ABOUT THIS TASK -
From the data below, repeat exactly the lines from the line with "Ideally, you watch" to the line with "You might find", both included.

>>>

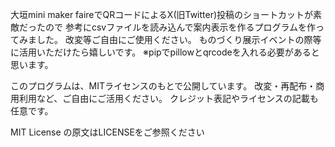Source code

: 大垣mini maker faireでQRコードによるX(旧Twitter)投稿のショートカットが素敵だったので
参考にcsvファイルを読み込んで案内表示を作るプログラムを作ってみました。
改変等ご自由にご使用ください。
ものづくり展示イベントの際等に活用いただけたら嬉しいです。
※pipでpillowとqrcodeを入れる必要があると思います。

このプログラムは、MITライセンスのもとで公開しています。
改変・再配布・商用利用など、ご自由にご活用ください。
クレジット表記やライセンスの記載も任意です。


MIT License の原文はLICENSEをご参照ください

<<<
>>>

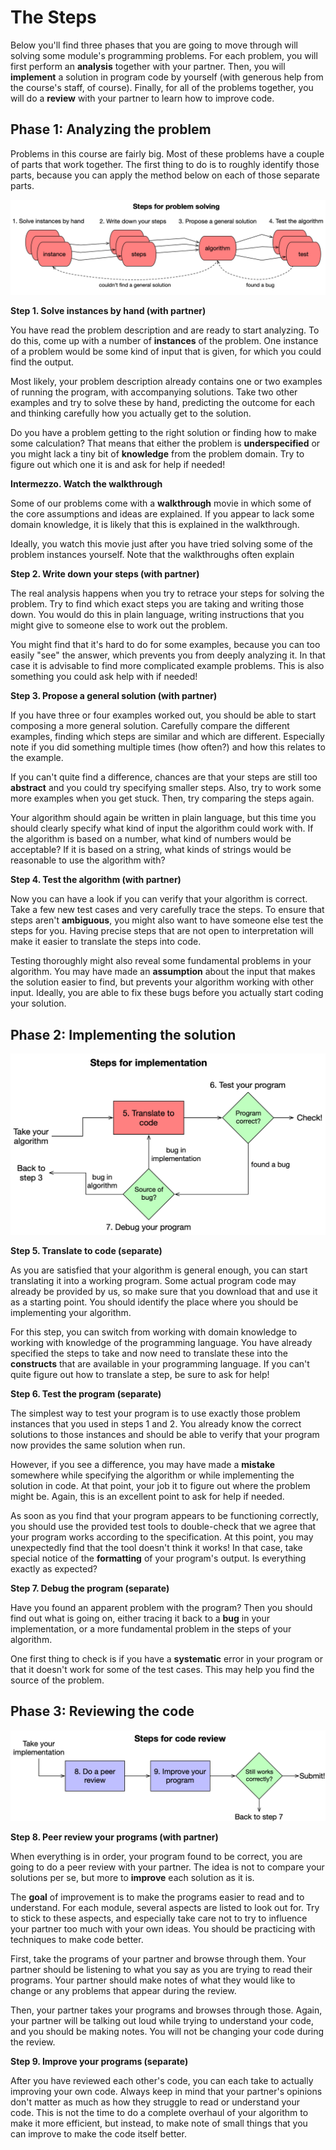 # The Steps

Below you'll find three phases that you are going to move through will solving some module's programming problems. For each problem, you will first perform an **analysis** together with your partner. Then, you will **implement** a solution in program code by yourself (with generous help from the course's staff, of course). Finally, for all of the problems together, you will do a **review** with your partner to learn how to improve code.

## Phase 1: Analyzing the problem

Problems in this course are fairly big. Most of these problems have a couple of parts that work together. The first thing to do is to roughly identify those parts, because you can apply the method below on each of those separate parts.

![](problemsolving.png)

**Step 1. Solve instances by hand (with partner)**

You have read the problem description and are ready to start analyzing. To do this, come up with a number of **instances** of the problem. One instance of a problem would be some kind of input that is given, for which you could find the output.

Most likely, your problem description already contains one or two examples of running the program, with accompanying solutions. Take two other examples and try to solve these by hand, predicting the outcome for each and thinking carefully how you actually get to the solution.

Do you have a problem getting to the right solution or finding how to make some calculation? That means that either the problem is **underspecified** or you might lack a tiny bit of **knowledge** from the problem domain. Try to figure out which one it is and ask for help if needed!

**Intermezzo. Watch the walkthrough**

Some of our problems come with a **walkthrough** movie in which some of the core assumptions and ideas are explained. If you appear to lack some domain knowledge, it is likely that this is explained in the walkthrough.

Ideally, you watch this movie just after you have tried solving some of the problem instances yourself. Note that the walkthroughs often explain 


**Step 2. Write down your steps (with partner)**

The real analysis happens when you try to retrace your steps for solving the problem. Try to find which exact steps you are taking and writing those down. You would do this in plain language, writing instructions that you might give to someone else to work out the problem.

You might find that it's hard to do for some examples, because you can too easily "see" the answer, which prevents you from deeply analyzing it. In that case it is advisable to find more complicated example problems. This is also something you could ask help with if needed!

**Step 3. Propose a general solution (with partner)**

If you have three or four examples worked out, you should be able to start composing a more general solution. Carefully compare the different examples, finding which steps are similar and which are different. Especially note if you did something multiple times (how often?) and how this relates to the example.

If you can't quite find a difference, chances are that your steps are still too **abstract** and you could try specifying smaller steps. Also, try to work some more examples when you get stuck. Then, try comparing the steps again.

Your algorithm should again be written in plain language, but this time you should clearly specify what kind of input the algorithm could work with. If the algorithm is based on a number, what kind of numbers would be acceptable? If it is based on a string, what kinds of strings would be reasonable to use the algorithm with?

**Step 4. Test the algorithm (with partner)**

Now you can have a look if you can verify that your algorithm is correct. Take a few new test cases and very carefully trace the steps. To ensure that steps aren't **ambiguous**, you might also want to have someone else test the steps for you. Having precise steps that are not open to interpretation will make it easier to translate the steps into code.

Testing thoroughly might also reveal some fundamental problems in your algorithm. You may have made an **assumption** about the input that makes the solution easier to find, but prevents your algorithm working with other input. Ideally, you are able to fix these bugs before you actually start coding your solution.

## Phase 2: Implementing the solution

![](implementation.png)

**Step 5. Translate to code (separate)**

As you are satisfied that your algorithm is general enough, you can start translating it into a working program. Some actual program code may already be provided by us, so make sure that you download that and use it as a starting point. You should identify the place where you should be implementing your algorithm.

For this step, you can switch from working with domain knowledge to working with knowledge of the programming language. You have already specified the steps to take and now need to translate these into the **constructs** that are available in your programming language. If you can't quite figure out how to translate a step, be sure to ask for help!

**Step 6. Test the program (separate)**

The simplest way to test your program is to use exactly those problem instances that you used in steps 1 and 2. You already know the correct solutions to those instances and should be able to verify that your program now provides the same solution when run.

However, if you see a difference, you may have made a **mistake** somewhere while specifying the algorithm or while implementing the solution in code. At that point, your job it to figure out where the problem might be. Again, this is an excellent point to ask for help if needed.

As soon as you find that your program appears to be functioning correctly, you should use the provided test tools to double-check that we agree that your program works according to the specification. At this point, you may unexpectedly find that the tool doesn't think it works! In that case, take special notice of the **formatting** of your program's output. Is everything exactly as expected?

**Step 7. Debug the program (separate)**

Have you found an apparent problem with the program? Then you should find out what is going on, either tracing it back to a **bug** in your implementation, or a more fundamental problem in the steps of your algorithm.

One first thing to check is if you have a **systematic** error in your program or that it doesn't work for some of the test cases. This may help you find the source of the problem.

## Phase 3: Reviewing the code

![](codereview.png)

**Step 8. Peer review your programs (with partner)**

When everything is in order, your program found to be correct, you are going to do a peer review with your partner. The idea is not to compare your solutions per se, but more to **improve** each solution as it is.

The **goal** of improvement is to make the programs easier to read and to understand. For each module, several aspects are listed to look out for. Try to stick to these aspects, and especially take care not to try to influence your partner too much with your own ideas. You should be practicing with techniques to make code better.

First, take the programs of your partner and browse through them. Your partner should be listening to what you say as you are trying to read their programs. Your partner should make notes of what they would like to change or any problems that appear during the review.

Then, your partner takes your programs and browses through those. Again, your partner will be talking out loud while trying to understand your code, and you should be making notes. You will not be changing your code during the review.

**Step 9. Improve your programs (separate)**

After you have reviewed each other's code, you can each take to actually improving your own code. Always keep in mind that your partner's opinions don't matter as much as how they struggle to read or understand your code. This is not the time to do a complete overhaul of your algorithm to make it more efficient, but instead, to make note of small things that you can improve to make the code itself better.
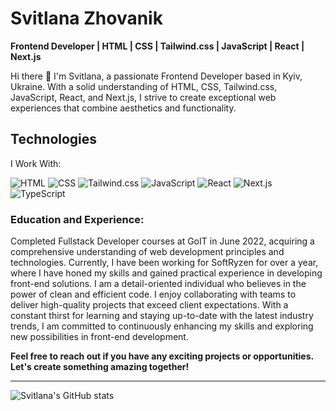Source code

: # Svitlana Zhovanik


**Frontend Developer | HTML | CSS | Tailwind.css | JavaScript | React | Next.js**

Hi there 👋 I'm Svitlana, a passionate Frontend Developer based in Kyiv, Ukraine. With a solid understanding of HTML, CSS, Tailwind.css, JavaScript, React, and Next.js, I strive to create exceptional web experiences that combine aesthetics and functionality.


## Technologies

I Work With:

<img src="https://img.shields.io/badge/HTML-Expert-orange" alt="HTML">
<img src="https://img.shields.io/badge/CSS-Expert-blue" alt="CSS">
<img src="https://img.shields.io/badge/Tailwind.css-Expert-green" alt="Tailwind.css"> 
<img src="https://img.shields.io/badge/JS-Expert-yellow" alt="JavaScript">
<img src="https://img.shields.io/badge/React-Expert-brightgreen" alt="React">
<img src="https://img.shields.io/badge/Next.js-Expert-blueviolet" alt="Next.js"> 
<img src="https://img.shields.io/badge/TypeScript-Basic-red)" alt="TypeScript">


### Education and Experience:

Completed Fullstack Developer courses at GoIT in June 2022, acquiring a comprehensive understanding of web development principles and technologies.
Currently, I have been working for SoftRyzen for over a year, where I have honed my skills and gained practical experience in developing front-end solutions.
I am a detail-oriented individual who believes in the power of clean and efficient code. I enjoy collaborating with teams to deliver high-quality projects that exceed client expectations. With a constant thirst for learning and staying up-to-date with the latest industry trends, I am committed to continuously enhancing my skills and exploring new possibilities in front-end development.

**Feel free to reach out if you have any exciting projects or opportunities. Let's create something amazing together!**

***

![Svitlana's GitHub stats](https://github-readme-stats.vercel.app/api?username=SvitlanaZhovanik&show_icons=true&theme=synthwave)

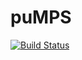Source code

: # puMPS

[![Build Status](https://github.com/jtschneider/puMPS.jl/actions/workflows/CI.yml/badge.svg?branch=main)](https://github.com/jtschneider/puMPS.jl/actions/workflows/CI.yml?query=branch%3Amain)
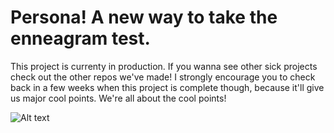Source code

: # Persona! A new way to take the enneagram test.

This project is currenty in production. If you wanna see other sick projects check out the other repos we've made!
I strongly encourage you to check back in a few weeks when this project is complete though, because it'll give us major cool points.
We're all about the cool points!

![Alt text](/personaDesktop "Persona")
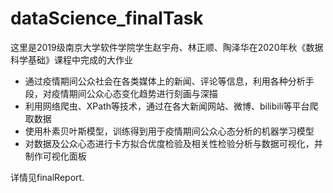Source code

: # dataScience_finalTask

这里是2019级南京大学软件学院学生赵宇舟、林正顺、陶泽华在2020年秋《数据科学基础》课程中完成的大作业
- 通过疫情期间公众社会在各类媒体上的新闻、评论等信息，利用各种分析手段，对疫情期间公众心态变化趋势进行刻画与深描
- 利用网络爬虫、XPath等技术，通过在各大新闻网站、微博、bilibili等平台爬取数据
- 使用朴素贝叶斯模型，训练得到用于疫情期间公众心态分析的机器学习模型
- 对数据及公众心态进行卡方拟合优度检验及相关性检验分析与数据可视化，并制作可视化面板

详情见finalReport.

<<<

YOUR SOLUTION -
Ideally, you watch this movie just after you have tried solving some of the problem instances yourself. Note that the walkthroughs often explain 


**Step 2. Write down your steps (with partner)**

The real analysis happens when you try to retrace your steps for solving the problem. Try to find which exact steps you are taking and writing those down. You would do this in plain language, writing instructions that you might give to someone else to work out the problem.

You might find that it's hard to do for some examples, because you can too easily "see" the answer, which prevents you from deeply analyzing it. In that case it is advisable to find more complicated example problems. This is also something you could ask help with if needed!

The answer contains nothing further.